Tarih boyunca kentler türlü mücadeleler vermişlerdir. Saldırılara, yanlış politikalara ve doğal afetlere karşı koyamamış kentler yıkılmış harabelere dönüşmüş, rant ve çıkara kurban edilmişlerdir.
Karşı koyabilmiş, dayanabilmiş kentler ise günümüze ışık tutarak bugünümüzü aydınlatıyorlar. Bizler de o kentlerden aldığımız mirası bilim teknik ve mühendislik ışığında dönüştürerek yarınlara yaşanabilir bir şekilde bırakmalıyız. Bunun için kent savunuculuğu aynı zamanda yaşam savunuculuğudur.
Savunmanın ilk şartı ise yanlışa ‘’Hayır’’ demektir. Daha öncede dedik şimdi de demeliyiz; kendi payıma ‘’HAYIR’’ yanlış eksik, danışılmamış ortaklaştırılmamış kararlara hayır diyoruz.
Meslek odaları daha önce de söylediler, çağrılarda bulundular, uyardılar, ikaz ettiler, ama maalesef bir arpa boyu yol alınmadığı gibi hiçbir muhatapta bulanamıyor.
Şimdi bir yenisi İpekyolu Belediye ‘Meclisinin’ ‘07.04.2022 tarih 86 sayılı imar plan notları’ kararıdır. Bilmeyenler için plan notu demek; Bir ada, parsel üzerinde yapılması düşünülen inşaat ile alakalı detaylı bilgileri bulabileceğiniz notlardır.

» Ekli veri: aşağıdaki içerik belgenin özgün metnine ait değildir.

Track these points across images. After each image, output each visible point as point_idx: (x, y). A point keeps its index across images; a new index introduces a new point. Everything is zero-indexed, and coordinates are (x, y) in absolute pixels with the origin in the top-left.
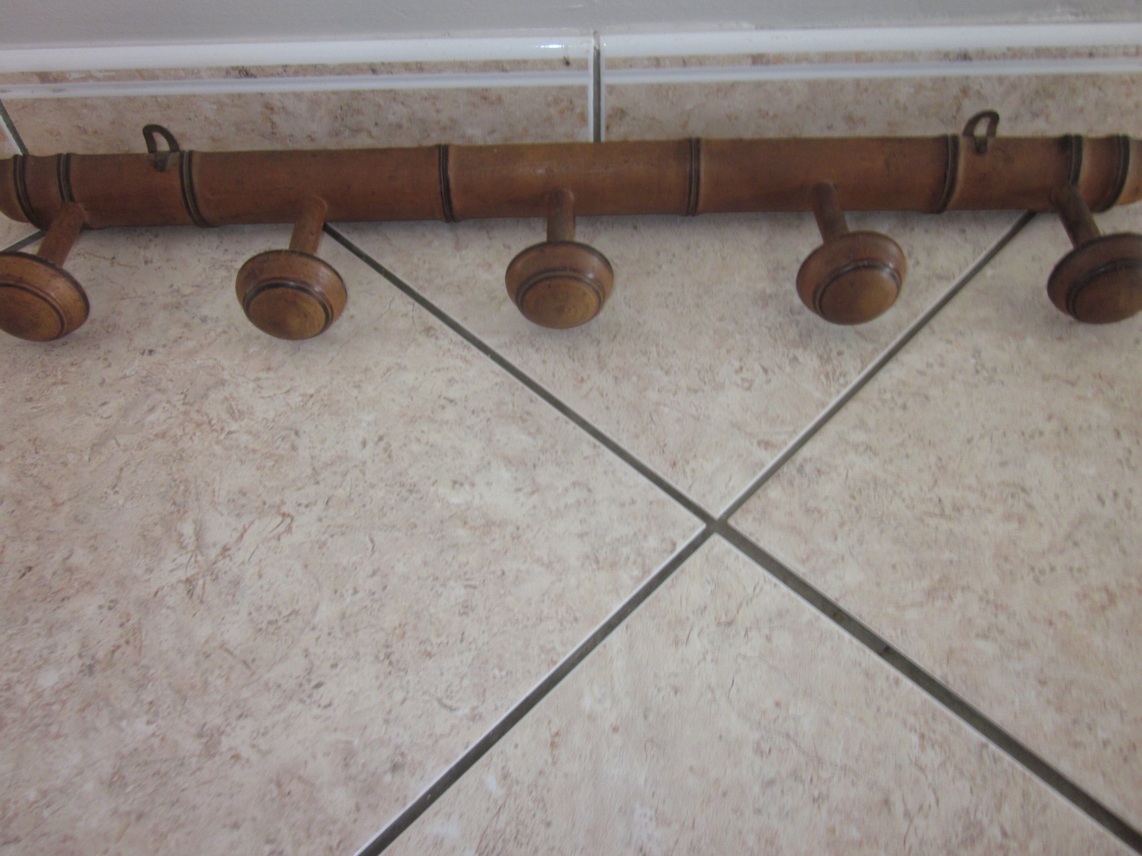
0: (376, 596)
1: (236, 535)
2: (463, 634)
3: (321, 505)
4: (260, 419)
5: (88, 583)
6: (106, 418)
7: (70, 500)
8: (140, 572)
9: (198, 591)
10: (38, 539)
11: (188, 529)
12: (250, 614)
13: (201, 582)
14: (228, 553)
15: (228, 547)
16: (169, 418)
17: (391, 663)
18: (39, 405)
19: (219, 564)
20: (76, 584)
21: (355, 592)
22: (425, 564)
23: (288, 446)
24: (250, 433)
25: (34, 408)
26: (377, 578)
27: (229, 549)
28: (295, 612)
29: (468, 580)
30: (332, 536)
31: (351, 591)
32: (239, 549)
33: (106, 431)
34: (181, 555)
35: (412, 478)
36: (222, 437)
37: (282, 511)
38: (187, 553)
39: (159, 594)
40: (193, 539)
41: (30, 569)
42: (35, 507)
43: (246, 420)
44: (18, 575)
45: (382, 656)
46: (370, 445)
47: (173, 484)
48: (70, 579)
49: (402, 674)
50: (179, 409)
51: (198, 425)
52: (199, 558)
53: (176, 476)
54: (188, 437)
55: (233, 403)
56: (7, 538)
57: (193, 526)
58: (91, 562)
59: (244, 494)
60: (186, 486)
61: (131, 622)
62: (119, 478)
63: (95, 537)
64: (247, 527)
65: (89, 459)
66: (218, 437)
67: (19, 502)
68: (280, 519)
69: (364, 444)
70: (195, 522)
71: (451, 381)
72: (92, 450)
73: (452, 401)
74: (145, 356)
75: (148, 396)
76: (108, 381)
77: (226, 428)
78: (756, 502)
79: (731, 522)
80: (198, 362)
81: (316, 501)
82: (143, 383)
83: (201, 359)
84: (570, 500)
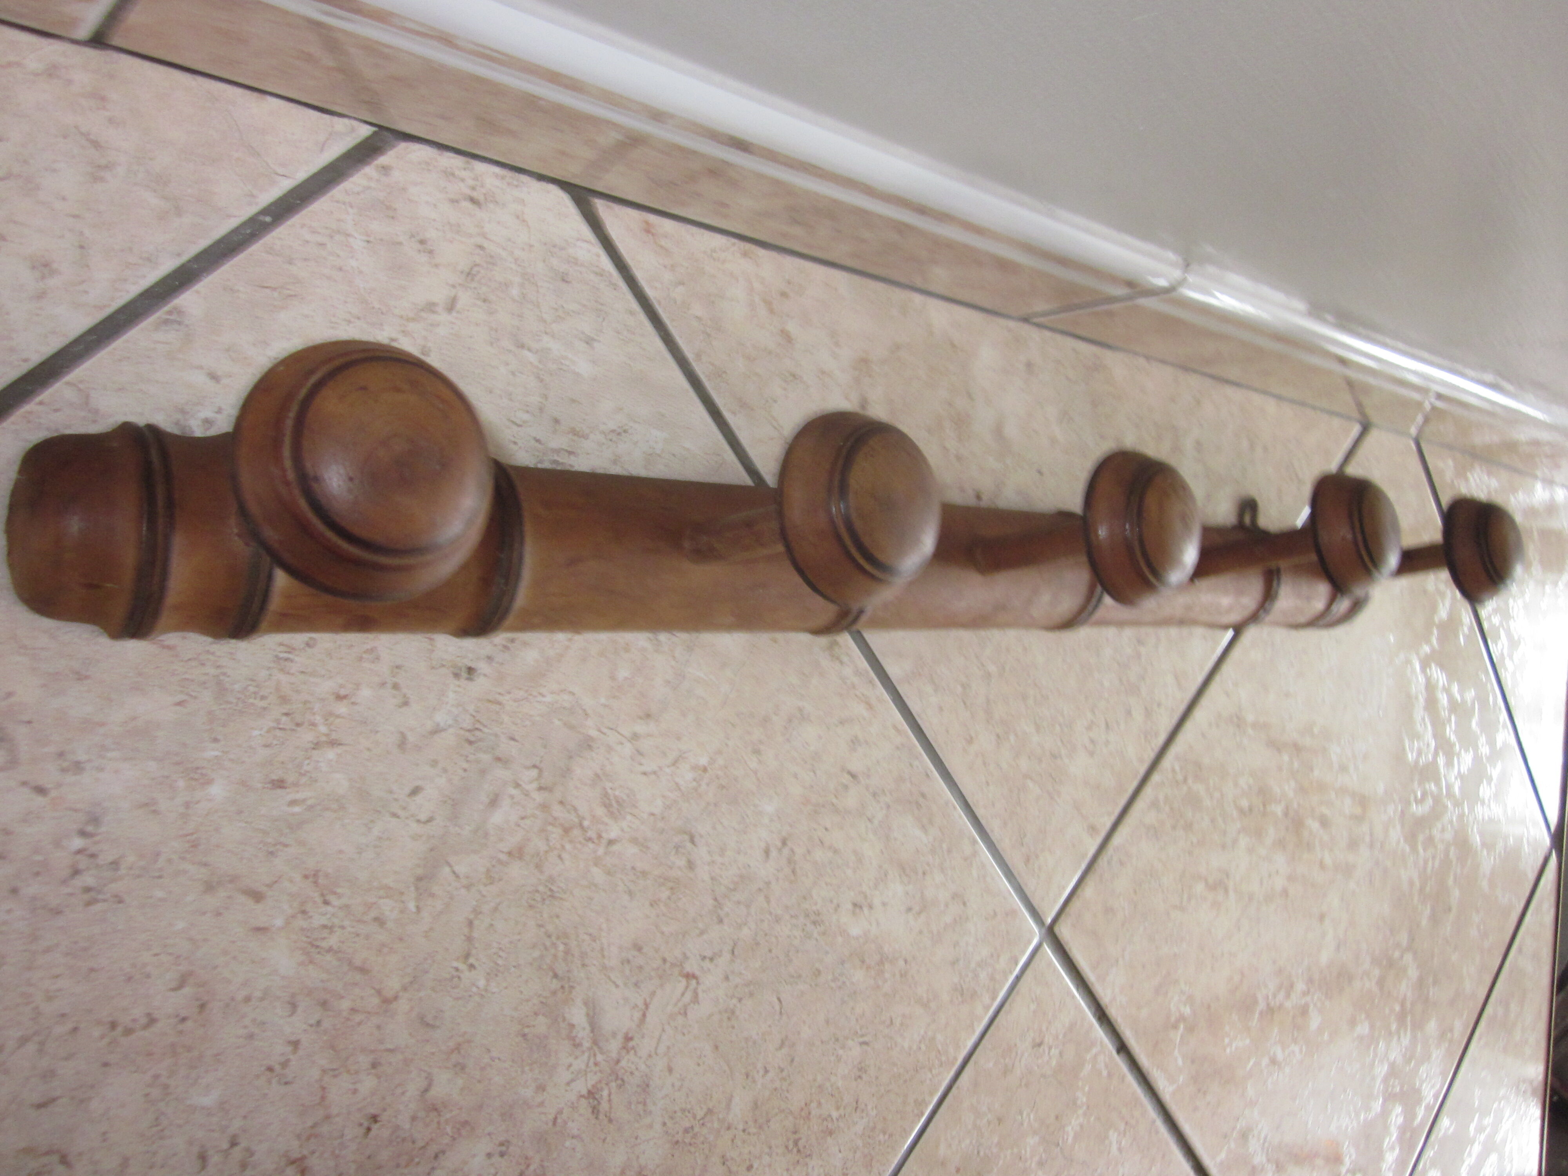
0: (785, 1074)
1: (637, 1015)
2: (857, 1102)
3: (727, 956)
4: (645, 815)
5: (466, 1123)
6: (426, 822)
7: (405, 989)
8: (528, 1092)
9: (604, 1106)
10: (374, 1065)
11: (578, 1015)
12: (664, 1124)
13: (605, 1093)
14: (631, 1044)
15: (630, 1035)
16: (523, 818)
17: (799, 1151)
18: (299, 796)
19: (623, 1063)
20: (449, 1129)
21: (766, 1071)
22: (827, 1022)
23: (681, 862)
24: (634, 841)
25: (293, 803)
26: (784, 1051)
27: (631, 1039)
28: (710, 1111)
29: (862, 1036)
30: (740, 1000)
31: (762, 1072)
32: (643, 1037)
33: (432, 850)
34: (576, 1058)
35: (816, 903)
36: (601, 851)
37: (685, 972)
38: (583, 1052)
39: (559, 1121)
40: (588, 1028)
41: (375, 1118)
42: (353, 1010)
43: (628, 818)
44: (362, 1131)
45: (791, 1146)
46: (774, 853)
47: (548, 943)
48: (439, 1123)
49: (808, 1160)
50: (534, 799)
51: (567, 831)
52: (600, 1058)
53: (550, 928)
54: (556, 852)
55: (608, 785)
56: (324, 1071)
57: (584, 1011)
58: (462, 1089)
59: (640, 949)
60: (566, 944)
61: (532, 1168)
62: (469, 939)
63: (458, 1048)
64: (648, 1000)
65: (418, 907)
66: (596, 851)
67: (324, 1004)
68: (684, 982)
69: (767, 852)
70: (586, 1004)
71: (854, 742)
72: (417, 889)
73: (853, 776)
74: (463, 682)
75: (483, 772)
76: (411, 738)
77: (604, 835)
78: (1076, 904)
79: (1056, 929)
80: (549, 699)
81: (721, 951)
82: (471, 743)
83: (552, 693)
84: (948, 919)
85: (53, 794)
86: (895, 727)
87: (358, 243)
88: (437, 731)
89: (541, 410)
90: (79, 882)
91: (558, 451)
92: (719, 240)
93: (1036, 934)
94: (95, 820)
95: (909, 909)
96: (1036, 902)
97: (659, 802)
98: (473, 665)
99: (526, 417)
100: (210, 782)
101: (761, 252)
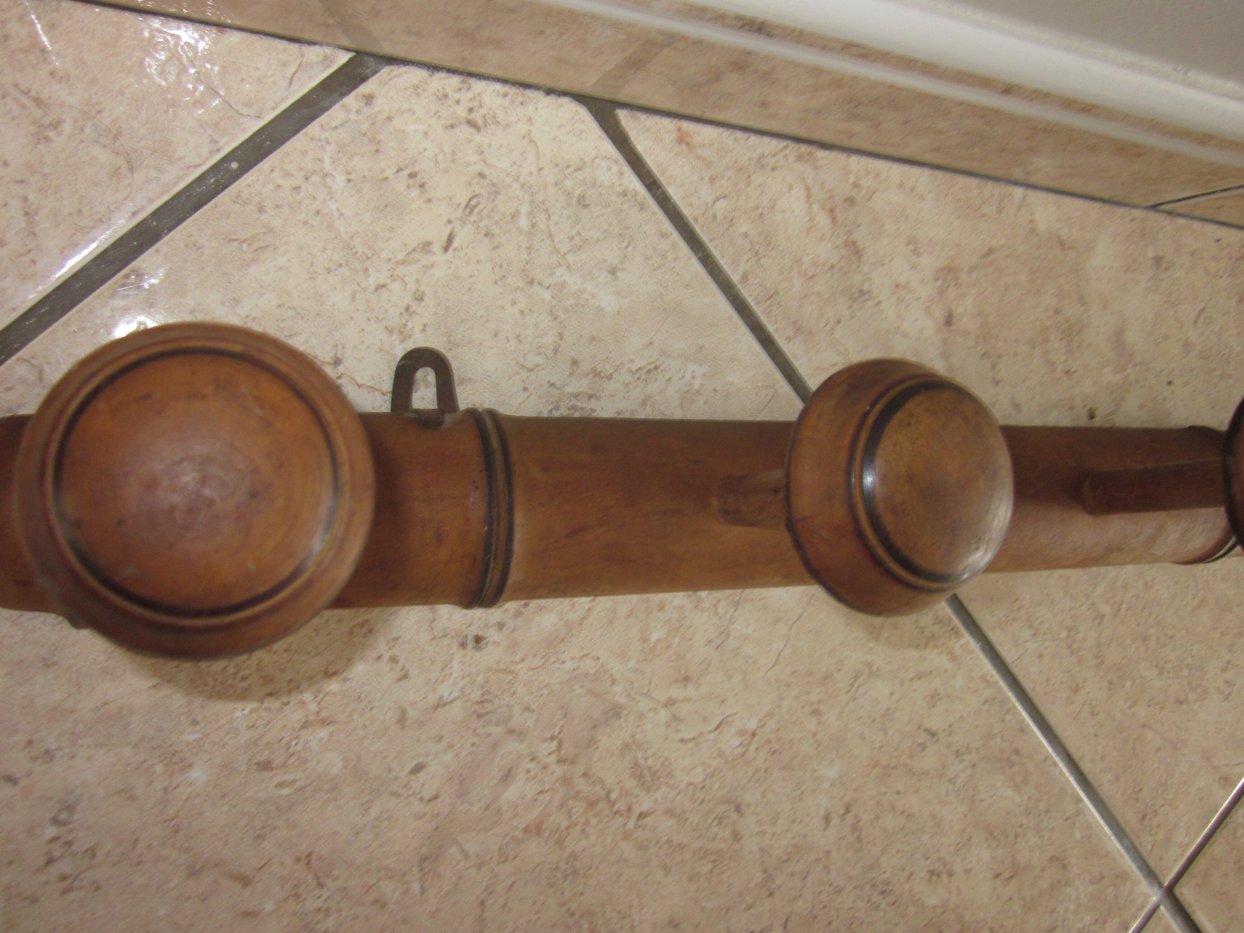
4: (683, 785)
6: (430, 801)
16: (540, 793)
18: (289, 777)
23: (726, 834)
24: (670, 812)
25: (281, 785)
33: (437, 828)
35: (884, 872)
36: (631, 824)
43: (663, 788)
46: (835, 821)
47: (571, 922)
50: (553, 773)
51: (591, 804)
53: (574, 906)
54: (579, 828)
55: (640, 755)
60: (591, 922)
62: (481, 919)
65: (422, 888)
66: (625, 825)
69: (827, 820)
71: (934, 698)
72: (421, 870)
73: (933, 734)
74: (469, 651)
75: (495, 746)
76: (412, 713)
77: (635, 807)
78: (1200, 864)
79: (1177, 891)
80: (568, 665)
81: (772, 925)
82: (480, 716)
83: (573, 658)
84: (1044, 884)
85: (22, 783)
86: (983, 678)
87: (339, 182)
88: (441, 704)
89: (556, 351)
90: (54, 870)
91: (577, 396)
92: (771, 145)
94: (70, 808)
95: (997, 876)
96: (1151, 862)
97: (699, 770)
98: (481, 633)
99: (539, 360)
100: (190, 766)
101: (822, 154)
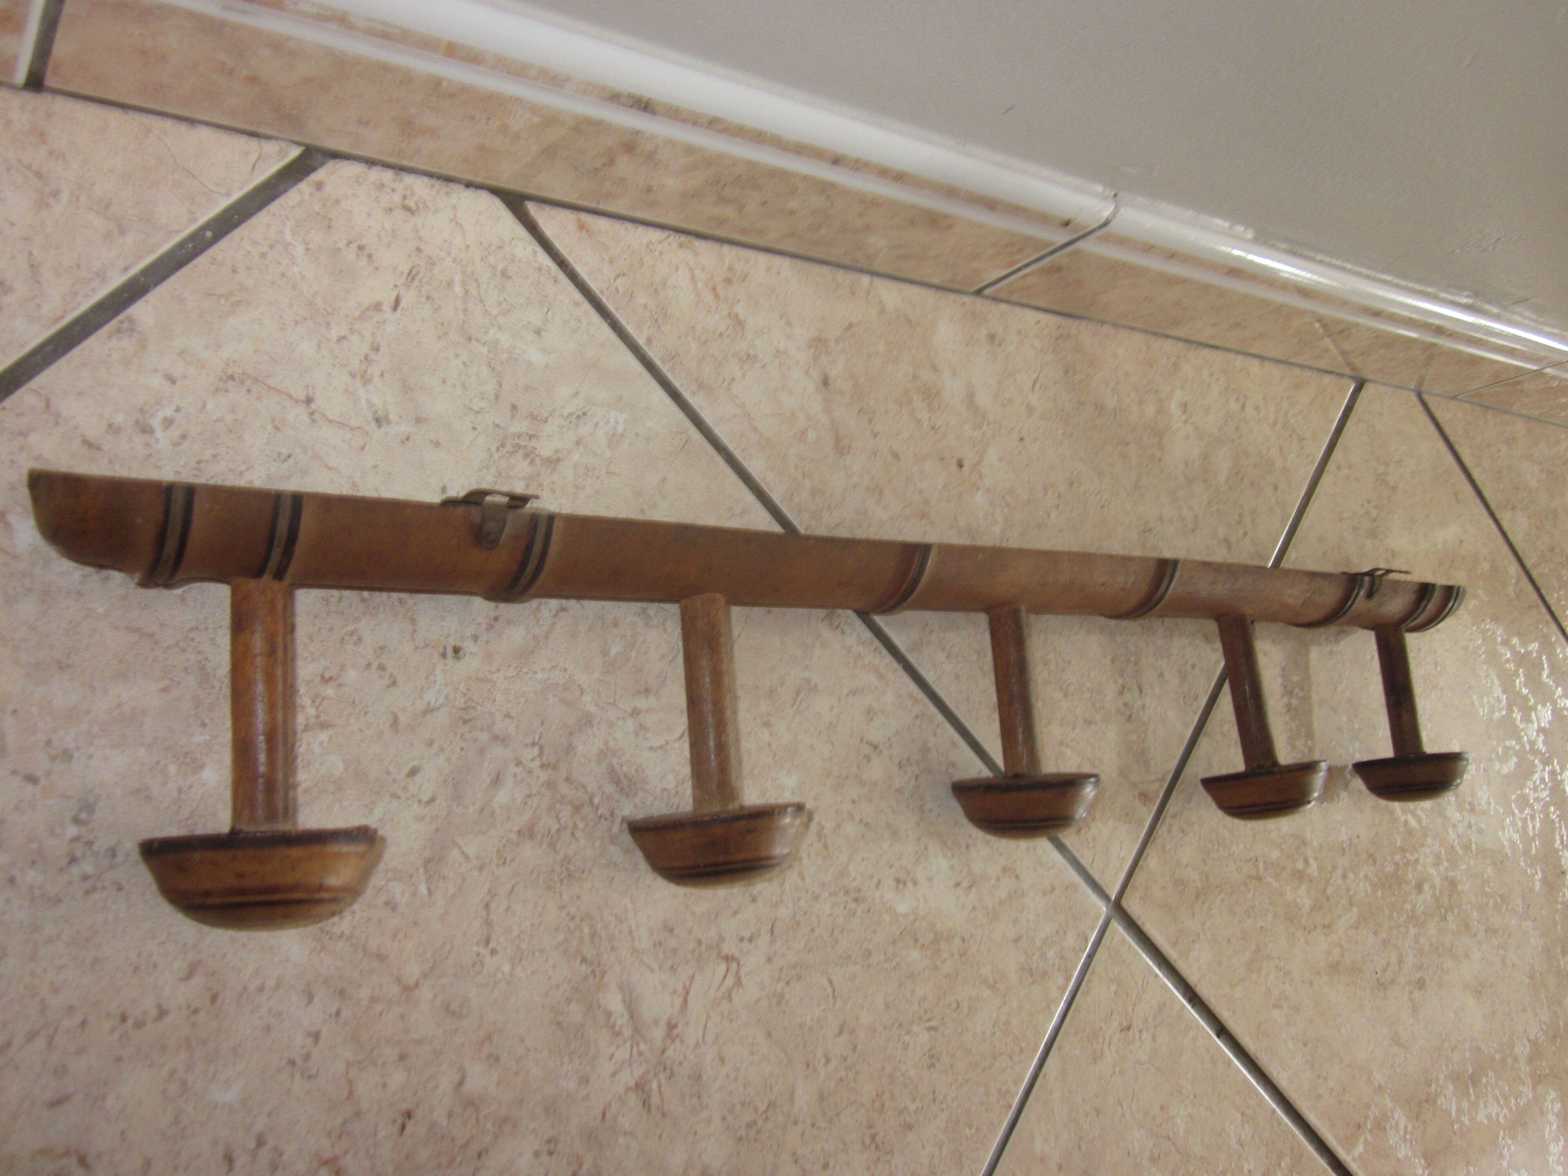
0: (849, 1061)
1: (678, 1001)
2: (934, 1093)
3: (766, 937)
4: (658, 791)
5: (506, 1120)
6: (428, 803)
7: (425, 976)
8: (571, 1085)
9: (655, 1099)
10: (402, 1057)
11: (614, 1002)
12: (724, 1119)
13: (655, 1085)
14: (675, 1032)
15: (673, 1022)
16: (529, 796)
17: (877, 1147)
19: (670, 1052)
20: (489, 1125)
21: (828, 1061)
22: (887, 1006)
26: (845, 1037)
27: (675, 1026)
28: (772, 1104)
29: (928, 1020)
30: (788, 983)
31: (823, 1061)
32: (687, 1023)
33: (437, 830)
34: (618, 1047)
35: (854, 879)
36: (616, 829)
37: (723, 953)
38: (625, 1042)
39: (608, 1115)
40: (626, 1017)
41: (409, 1115)
42: (373, 999)
43: (640, 794)
44: (396, 1129)
45: (868, 1141)
47: (572, 926)
48: (477, 1118)
49: (889, 1157)
50: (538, 777)
51: (577, 809)
52: (643, 1047)
53: (573, 910)
55: (615, 762)
56: (348, 1064)
57: (619, 997)
58: (499, 1083)
59: (671, 931)
60: (591, 926)
61: (585, 1168)
62: (488, 923)
63: (489, 1038)
64: (687, 985)
65: (429, 890)
66: (610, 829)
67: (342, 993)
68: (723, 967)
70: (621, 988)
71: (869, 712)
72: (426, 871)
73: (876, 747)
74: (450, 661)
75: (482, 751)
76: (403, 719)
77: (617, 811)
78: (1140, 877)
79: (1124, 903)
80: (540, 676)
81: (759, 930)
82: (465, 722)
83: (543, 669)
84: (1003, 894)
85: (43, 782)
86: (910, 696)
87: (299, 250)
88: (428, 711)
89: (497, 397)
90: (75, 870)
91: (519, 436)
92: (655, 235)
93: (1103, 909)
94: (90, 808)
95: (958, 885)
96: (1096, 876)
97: (670, 777)
98: (458, 644)
99: (484, 404)
100: (202, 767)
101: (698, 244)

Bu notlar ilgili belediye tarafından veya büyükşehir tarafından belirlenir. Bazen de iki kurumun ortaklaşa verdiği kararlardan oluşur. Örnek üzerinden açıklamak gerekirse; bir arsa alıp üzerine inşaat yapmak istiyorsunuz. Arsanız konut mu? ticari mi? sanayi mi? , ticari + konut mu?, hizmet alanı mı? h (yükseklik ) kaç, TAKS ( oturum şartı ) var mı, KAKS ( emsal ) var mı, yol ve komşu parsel çekmeleri kaç metre olacak gibi şeylere bakabileceğiniz notlardır.

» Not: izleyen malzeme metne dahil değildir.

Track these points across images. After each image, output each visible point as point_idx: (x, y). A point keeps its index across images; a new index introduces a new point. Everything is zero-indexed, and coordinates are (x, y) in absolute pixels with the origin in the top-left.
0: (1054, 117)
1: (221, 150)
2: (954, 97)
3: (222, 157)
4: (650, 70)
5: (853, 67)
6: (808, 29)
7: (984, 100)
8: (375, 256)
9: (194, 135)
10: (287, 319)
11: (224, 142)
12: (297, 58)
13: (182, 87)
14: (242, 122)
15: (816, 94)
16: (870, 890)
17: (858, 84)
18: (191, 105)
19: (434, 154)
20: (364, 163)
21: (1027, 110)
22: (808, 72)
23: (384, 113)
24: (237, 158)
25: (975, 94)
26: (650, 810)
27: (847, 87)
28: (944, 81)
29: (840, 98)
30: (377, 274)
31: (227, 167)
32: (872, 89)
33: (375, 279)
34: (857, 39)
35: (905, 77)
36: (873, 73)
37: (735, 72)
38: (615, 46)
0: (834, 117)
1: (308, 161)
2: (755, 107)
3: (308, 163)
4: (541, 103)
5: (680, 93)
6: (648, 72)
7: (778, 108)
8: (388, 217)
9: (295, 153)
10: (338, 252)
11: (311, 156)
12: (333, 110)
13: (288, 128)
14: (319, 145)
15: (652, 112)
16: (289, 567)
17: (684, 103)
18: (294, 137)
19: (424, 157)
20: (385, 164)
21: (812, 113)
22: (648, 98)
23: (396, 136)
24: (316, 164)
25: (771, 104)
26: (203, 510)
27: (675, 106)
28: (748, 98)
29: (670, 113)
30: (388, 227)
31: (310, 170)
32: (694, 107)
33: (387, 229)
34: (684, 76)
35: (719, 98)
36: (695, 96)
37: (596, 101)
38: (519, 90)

Dolayısıyla bu paylaşılmamış, ortaklaştırılmamış karara ‘’HAYIR’’ demeliyiz/diyoruz.
Plan notları hazırlanırken mutlaka meslek odaları, üniversiteler ve STK’lar sürece dahil edilmeli, ilgili kamu kuruluşlarından görüş alınmalı onlarla beraber süreç yürütülmeli nihai kararı bu kesimlerle almalı.
Daha sonra belediye meclisi kararına bağlanmalı ve alınan kararlar askıya çıkarılmalı. Askı süresince kamu eleştirilerine ve itirazlarına açık tutulmalı askı sürecinde herhangi bir itiraz olmadığı anlaşıldıktan sonra uygulamaya konulmalı.
Ama gelin görün ki; meclisi dağıtılmış belediyeler ilgili meslek odalarına danışmadan, hiçbir STK’dan fikir almadan üniversitenin bağımsız akademik görüşü sorulmadan, yangından mal kaçırır gibi gizli saklı plan notları hazırlayıp karara bağlayarak uygulamaya koyuyorlar.
Bunun sonucu plansız keyfi şehirleşme, kişiye özel plan, yandaşa ada parsel bazlı rant sağlamadır. Bunun sonucu şehrin tamamen kişi çıkarına heba etmektir, kişilerin talanına fırsat oluşturmaktır, bilimden, mühendislikten, tarih ve kültürden uzak tamamen ucube şehirleşme yaratmaktır. En önemlisi, bunun sonucu bölgemizde ki deprem gerçekliğini göz ardı etmektir, olası bir depremde büyük çaplı can ve mal kaybı demektir.
Bütün bunlardan dolayı anlaşılıyor ki; halkın iradesini esas almayan kurumlar halkın menfaatlerini de düşünmüyorlar. Kentlerin bilimsel, akademik, mühendislik kuruluşlarını, STK’larını dikkate almayan kurumlar, o kentlerin yaşanabilir olmasını, geleceğini, sürdürülebilir olmasını, tarih ve kültürel dokusunu da dikkate almıyorlar.
Tarihten derslerle bilimsel, teknik ve mühendislik ışığında kentleri savunmak yaşamı ve geleceği savunmaktır. Ya savunduğunuz kentlerde geleceğiniz olacak ya da geleceği olmayan kentlerde yok olup gideceksiniz!